Conquering the data wilderness: practical considerations and solutions
At the 2016 American Council for an Energy-Efficient Economy’s Summer Study in Asilomar, I was part of an informal afternoon group session for… let’s call us “data enthusiasts” … around the challenges teams face trying to leverage data to improve customer experiences and utility insights. One of the utility participants stood up and made a statement that really stuck with me to describe what they were facing – both within and external to their own data systems: “trying to make connections in our data jungle is next to impossible sometimes!”
Nearly three years later, I am really excited to share an update – both through this blog, as well as part of a panel at the 2019 International Energy Program Evaluation Conference, happening August 19th – 22nd in Denver, CO – as to some recent experiences in the wild from the “data jungle” of Massachusetts and how the MA Program Administrators and their stakeholders have found new and creative ways to integrate and leverage data sets
The first, and maybe the most important take away is that the “data jungle” does not have to be daunting; it also does not have to be complex, expensive, or out of reach for your team. In fact, you probably already have much of the data you need to make great inroads.

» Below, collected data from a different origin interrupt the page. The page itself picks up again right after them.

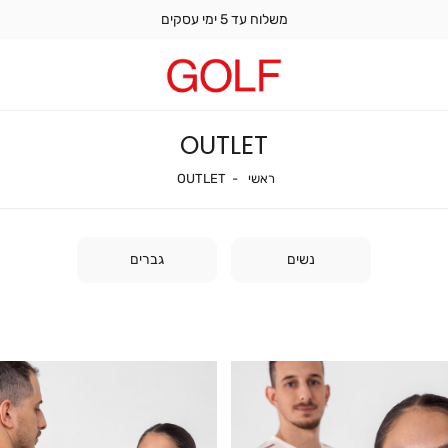
משלוח עד 5 ימי עסקים
OUTLET
ראשי
OUTLET
ראשי
OUTLET
נשים
גברים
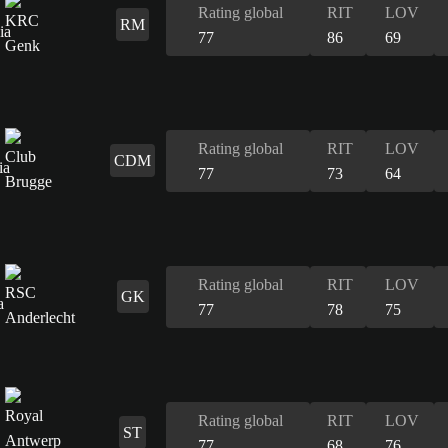
Rating global
RIT
LOV
RM
77
86
69
Rating global
RIT
LOV
CDM
77
73
64
Rating global
RIT
LOV
GK
77
78
75
Rating global
RIT
LOV
ST
77
68
76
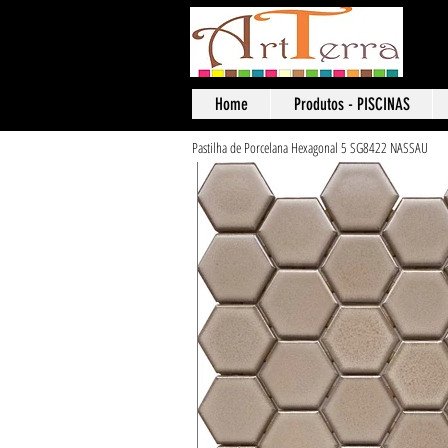
Art
Home
Produtos - PISCINAS
Pastilha de Porcelana Hexagonal 5 SG8422 NASSAU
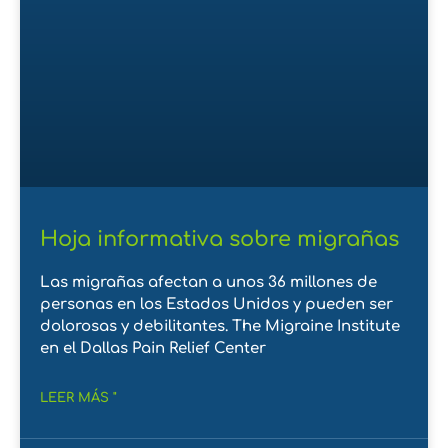
Hoja informativa sobre migrañas
Las migrañas afectan a unos 36 millones de
personas en los Estados Unidos y pueden ser
dolorosas y debilitantes. The Migraine Institute
en el Dallas Pain Relief Center
LEER MÁS "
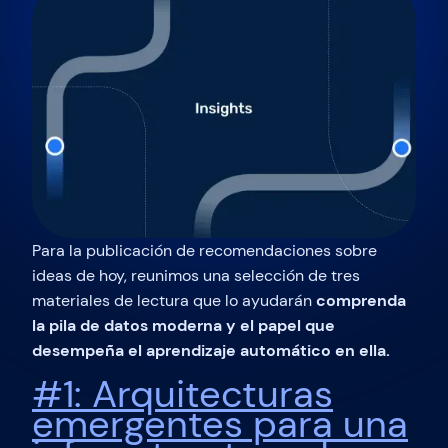
Para la publicación de recomendaciones sobre
ideas de hoy, reunimos una selección de tres
materiales de lectura que lo ayudarán
comprenda
la pila de datos moderna y el papel que
desempeña el aprendizaje automático en ella.
#1: Arquitecturas
emergentes para una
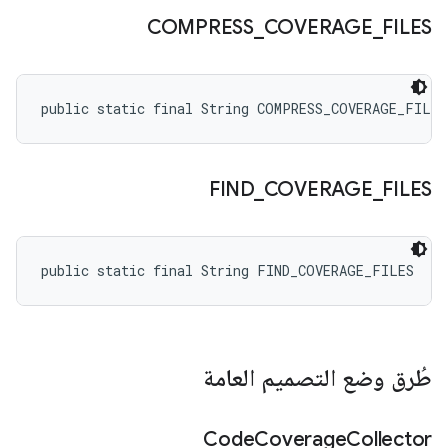
COMPRESS
_
COVERAGE
_
FILES
public static final String COMPRESS_COVERAGE_FILES
FIND
_
COVERAGE
_
FILES
public static final String FIND_COVERAGE_FILES
طُرق وضع التصميم العامة
Code
Coverage
Collector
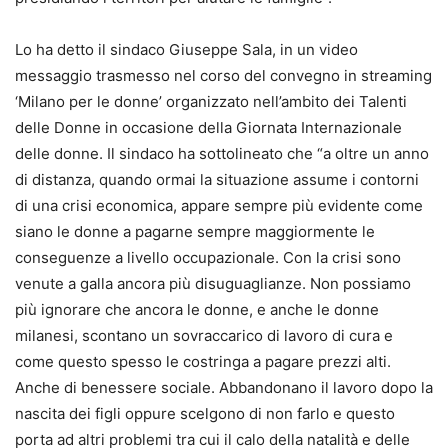
Lo ha detto il sindaco Giuseppe Sala, in un video
messaggio trasmesso nel corso del convegno in streaming
‘Milano per le donne’ organizzato nell’ambito dei Talenti
delle Donne in occasione della Giornata Internazionale
delle donne. Il sindaco ha sottolineato che “a oltre un anno
di distanza, quando ormai la situazione assume i contorni
di una crisi economica, appare sempre più evidente come
siano le donne a pagarne sempre maggiormente le
conseguenze a livello occupazionale. Con la crisi sono
venute a galla ancora più disuguaglianze. Non possiamo
più ignorare che ancora le donne, e anche le donne
milanesi, scontano un sovraccarico di lavoro di cura e
come questo spesso le costringa a pagare prezzi alti.
Anche di benessere sociale. Abbandonano il lavoro dopo la
nascita dei figli oppure scelgono di non farlo e questo
porta ad altri problemi tra cui il calo della natalità e delle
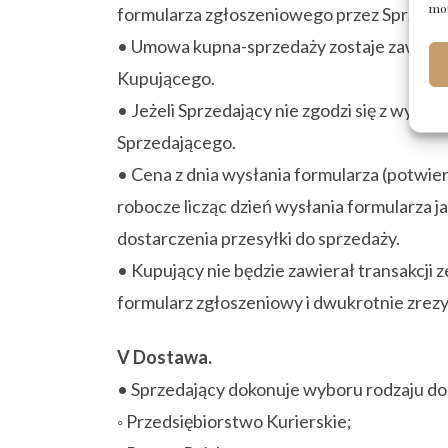
moż
formularza zgłoszeniowego przez Sprzeda
• Umowa kupna-sprzedaży zostaje zawarta 
Kupującego.
• Jeżeli Sprzedający nie zgodzi się z wyc
Sprzedającego.
• Cena z dnia wysłania formularza (potwier
robocze licząc dzień wysłania formularza 
dostarczenia przesyłki do sprzedaży.
• Kupujący nie będzie zawierał transakcji
formularz zgłoszeniowy i dwukrotnie zrezy
V Dostawa.
• Sprzedający dokonuje wyboru rodzaju d
◦ Przedsiębiorstwo Kurierskie;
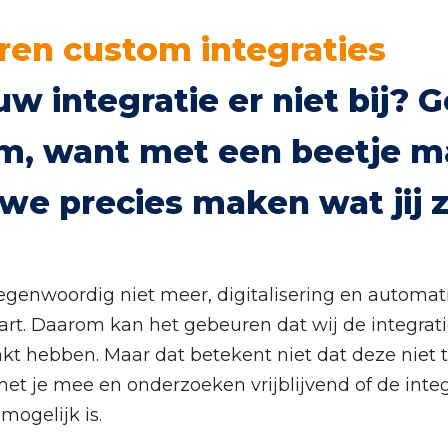
ren custom integraties
uw integratie er niet bij? 
m, want met een beetje 
we precies maken wat jij 
tegenwoordig niet meer, digitalisering en automat
art. Daarom kan het gebeuren dat wij de integratie 
t hebben. Maar dat betekent niet dat deze niet t
t je mee en onderzoeken vrijblijvend of de integ
ogelijk is.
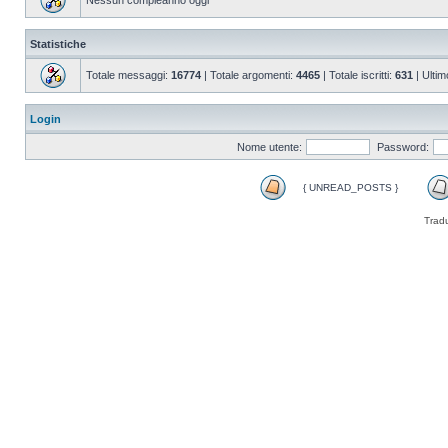
Nessun compleanno oggi
Statistiche
Totale messaggi:
16774
| Totale argomenti:
4465
| Totale iscritti:
631
| Ultim
Login
Nome utente:
Password:
{ UNREAD_POSTS }
Trad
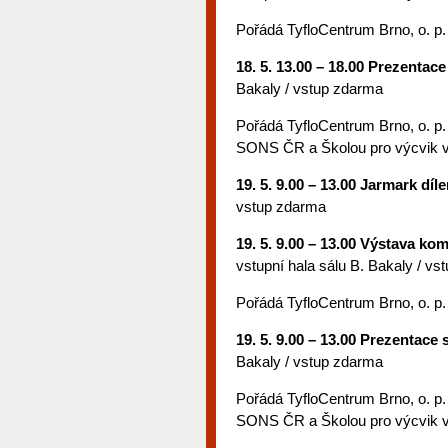
Pořádá TyfloCentrum Brno, o. p.
18. 5. 13.00 – 18.00 Prezentac
Bakaly / vstup zdarma
Pořádá TyfloCentrum Brno, o. p.
SONS ČR a Školou pro výcvik 
19. 5. 9.00 – 13.00 Jarmark dí
vstup zdarma
19. 5. 9.00 – 13.00 Výstava 
vstupní hala sálu B. Bakaly / v
Pořádá TyfloCentrum Brno, o. p.
19. 5. 9.00 – 13.00 Prezentace
Bakaly / vstup zdarma
Pořádá TyfloCentrum Brno, o. p.
SONS ČR a Školou pro výcvik 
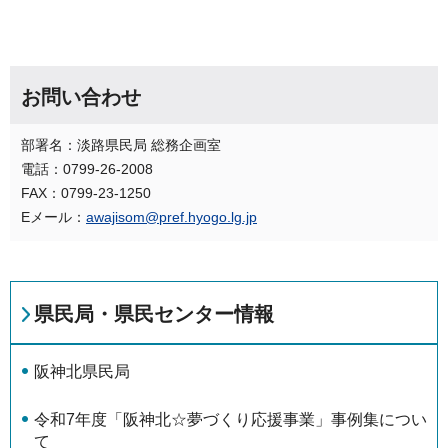
お問い合わせ
部署名：淡路県民局 総務企画室
電話：0799-26-2008
FAX：0799-23-1250
Eメール：
awajisom@pref.hyogo.lg.jp
県民局・県民センター情報
阪神北県民局
令和7年度「阪神北☆夢づくり応援事業」事例集につい
て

In Massachusetts the core element we leveraged to integrate data and enhance analytical insights and customer experiences is geography. Geography is a fantastic unifier because the data we collect almost always can be tied back to a geographic space at some level. Utility billing data has an account number that ties back to a customer database that has information on where the customer lives; a totally different database capturing environmental compliance and emissions information may have no other shared information with the utility data other than… those emissions are occurring at a geographic place on the globe, and with that insight we can co-locate the two datasets and the geography becomes the basis of a shared key!
Even non-point data (e.g. those that do not have a specific address), for example weather patterns or American Community Survey neighbourhood data, can be assigned based on the location data from one file to individuals, or those individual points can be aggregated up to the level of the neighbourhood for analysis respective. Neighbourhood data is powerful in its own right even when we cannot assign a value to a specific location – for example, utilizing the billing data patterns and the demographic characteristics of different neighbours can help you better understand how and where electric vehicle growth might occur, and this in turn allows you to start proactively assessing policy, infrastructure, and programmatic design questions so that when programs are deployed the customer experience is a positive one!
“But wait” you say, “what do we do when the geographic relationship is not exact and there can be many different customers and data within a single address?” A classic example is a high-rise mixed-use building. Compounding this dynamic is that it is also feasible that not all datasets have the same geographic data in them… perhaps the utility data has the address on the side street where the meter is located, while another source like the tax data has the public entrance on a totally different street. Very true; geography is sill our friend here… but this particular part of the data jungle requires some additional tools. In MA, we have had really good success laying on phonetic logic models with the geographic data. These models look for patterns and similarities in text strings to identify and score possible matches – they do not require that text fields, notoriously unstandardized, match perfectly between different sources because experience and human nature has shown that will rarely be the case! The downside of tools like these though are the are resource and process intensive to run on large datasets and they are prone to identifying false positive matches in the absence of increasingly complex or restrictive logic which adds more time and cost. By leveraging the geographic relationships in the set though – specifically in MA we set up a search radius around the target address and indicated anyone within the specified distance should be considered part of the potential match set – we can split one large dataset into millions of smaller subsets that can be iteratively looped though and matched only with candidates that both sound similar in text structure… and are in the similar space. This type of logic allows you to automatically match and remove 1-1 records, and cycle though data seamlessly to even remove good matches within the subsets, further increasing the likelihood that the lower quality matches that remain are actually good candidates for your target.
The best part of leveraging geographic relationships, augmented by phonetic logic models to conquer the data jungle is that even the simplest solutions can be incrementally built upon to help your team return immediate value without the need for fundamental shifts in your business processes. This type of incremental experience and approach allows data users to get their hands dirty with analytics, fast, and also demonstrates the immediate value of investments to stakeholders and regulators to rally their support and buy-in… all without having to overwhelm a team’s day to day activities with complexity, advanced analytic tools, software, and other items that can distract from meeting the day to day business objectives of the utility in delivering safe, affordable, and reliable services to customers.